An expert on metabolism believes there may be a fundamental flaw in guidelines about weight loss through a change in diet. Dr Kevin Hall says in turn this may be deterring people from sticking with attempts to drop weight.

Speaking to the American Association for the Advancement of Science, Hall highlighted guidelines used by health agencies on both sides of the Atlantic. They work on the basis that if a dieter cuts 500 calories from their daily diet, they’ll lose one pound over the course of each week.

According to Hall, that theory doesn’t take account of changes in metabolism. He points to research showing that metabolism slows as a person is dropping weight and only becomes constant again once the person reaches and maintains a new stable weight.

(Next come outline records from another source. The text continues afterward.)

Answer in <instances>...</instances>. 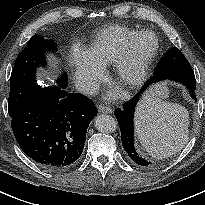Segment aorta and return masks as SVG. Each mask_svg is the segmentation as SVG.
<instances>
[{"instance_id":"762f6f07","label":"aorta","mask_w":205,"mask_h":205,"mask_svg":"<svg viewBox=\"0 0 205 205\" xmlns=\"http://www.w3.org/2000/svg\"><path fill=\"white\" fill-rule=\"evenodd\" d=\"M95 127L102 133H111L116 130L117 121L110 115H99L95 119Z\"/></svg>"}]
</instances>
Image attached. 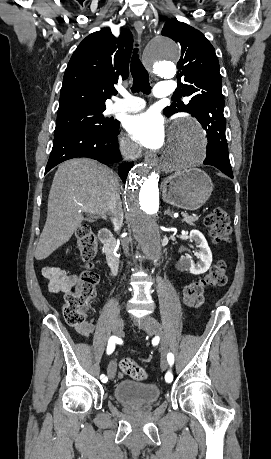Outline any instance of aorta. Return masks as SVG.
Segmentation results:
<instances>
[{"instance_id":"762f6f07","label":"aorta","mask_w":271,"mask_h":459,"mask_svg":"<svg viewBox=\"0 0 271 459\" xmlns=\"http://www.w3.org/2000/svg\"><path fill=\"white\" fill-rule=\"evenodd\" d=\"M179 48L169 38L158 37L146 50V61L155 74L170 78L175 73L173 61ZM205 137L191 120H181L171 131L164 164L170 171L183 173L202 164L205 158ZM159 174L147 163L136 165L126 183L127 217L134 238L146 256L157 261L161 257V238L157 225L159 209Z\"/></svg>"}]
</instances>
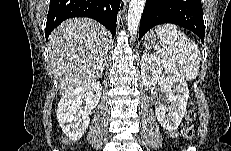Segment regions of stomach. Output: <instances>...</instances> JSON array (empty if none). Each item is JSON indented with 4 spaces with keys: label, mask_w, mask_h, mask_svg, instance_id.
Masks as SVG:
<instances>
[{
    "label": "stomach",
    "mask_w": 231,
    "mask_h": 151,
    "mask_svg": "<svg viewBox=\"0 0 231 151\" xmlns=\"http://www.w3.org/2000/svg\"><path fill=\"white\" fill-rule=\"evenodd\" d=\"M144 45L146 48H154L160 45V38L154 31H150L146 34Z\"/></svg>",
    "instance_id": "0dacf381"
}]
</instances>
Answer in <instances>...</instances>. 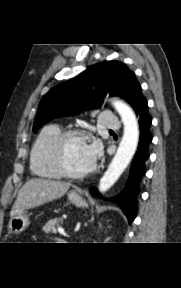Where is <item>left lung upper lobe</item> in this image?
Listing matches in <instances>:
<instances>
[{
	"instance_id": "left-lung-upper-lobe-1",
	"label": "left lung upper lobe",
	"mask_w": 181,
	"mask_h": 288,
	"mask_svg": "<svg viewBox=\"0 0 181 288\" xmlns=\"http://www.w3.org/2000/svg\"><path fill=\"white\" fill-rule=\"evenodd\" d=\"M141 89L135 74L122 62L105 61L51 89L40 101L33 131L54 118L99 108L103 98L121 96L130 104Z\"/></svg>"
}]
</instances>
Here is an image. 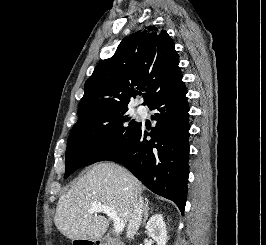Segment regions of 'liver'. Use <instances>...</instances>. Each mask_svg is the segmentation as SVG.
I'll return each instance as SVG.
<instances>
[{"label": "liver", "instance_id": "6515ba94", "mask_svg": "<svg viewBox=\"0 0 266 245\" xmlns=\"http://www.w3.org/2000/svg\"><path fill=\"white\" fill-rule=\"evenodd\" d=\"M134 191L141 193V183L127 169L115 163H98L60 197L54 223L67 239L93 241L106 233L109 221L91 213V205L102 203L112 207L127 225Z\"/></svg>", "mask_w": 266, "mask_h": 245}]
</instances>
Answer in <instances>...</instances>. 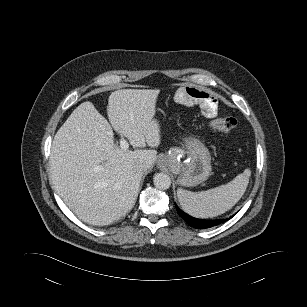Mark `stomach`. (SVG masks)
<instances>
[{
    "mask_svg": "<svg viewBox=\"0 0 307 307\" xmlns=\"http://www.w3.org/2000/svg\"><path fill=\"white\" fill-rule=\"evenodd\" d=\"M182 148L174 147L158 160L161 168H167L178 175V183L185 187H192L203 183L211 174V156L207 147L198 139L183 134ZM188 161L182 162L183 156Z\"/></svg>",
    "mask_w": 307,
    "mask_h": 307,
    "instance_id": "obj_1",
    "label": "stomach"
}]
</instances>
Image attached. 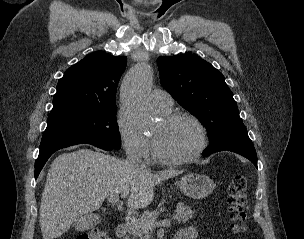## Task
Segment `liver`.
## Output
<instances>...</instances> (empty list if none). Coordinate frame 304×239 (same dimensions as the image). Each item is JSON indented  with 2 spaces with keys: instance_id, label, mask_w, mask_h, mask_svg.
<instances>
[{
  "instance_id": "1",
  "label": "liver",
  "mask_w": 304,
  "mask_h": 239,
  "mask_svg": "<svg viewBox=\"0 0 304 239\" xmlns=\"http://www.w3.org/2000/svg\"><path fill=\"white\" fill-rule=\"evenodd\" d=\"M181 173L132 167L127 160L87 148L61 154L49 168L42 193L43 238L60 237L78 217L98 210L111 195L127 198L131 209L146 208L154 198V186Z\"/></svg>"
}]
</instances>
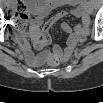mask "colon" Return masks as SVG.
Here are the masks:
<instances>
[{
  "label": "colon",
  "mask_w": 103,
  "mask_h": 103,
  "mask_svg": "<svg viewBox=\"0 0 103 103\" xmlns=\"http://www.w3.org/2000/svg\"><path fill=\"white\" fill-rule=\"evenodd\" d=\"M27 19H28V15L26 14L24 16V18H22V20H16V25L17 26H24L26 21H27ZM51 64L55 65V64H57V62L51 61Z\"/></svg>",
  "instance_id": "5ec220e1"
}]
</instances>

The precise effects of this vary depending on the ratio of body fat to muscle when the person begins the diet. Hall gave the example of a person who cut daily intake by 100 calories. Under the current guidelines, the person could expect to drop 10 pounds in a year. Hall says in practice they would drop 5 pounds in a year, reaching a 10 pound drop after three years, at which point their weight would level off unless they made further dietary changes.

The immediate effect therefore is that an average dieter will initially drop weight at only half the rate of that predicted by guidelines. Hall describes this effect as “horribly demotivating.”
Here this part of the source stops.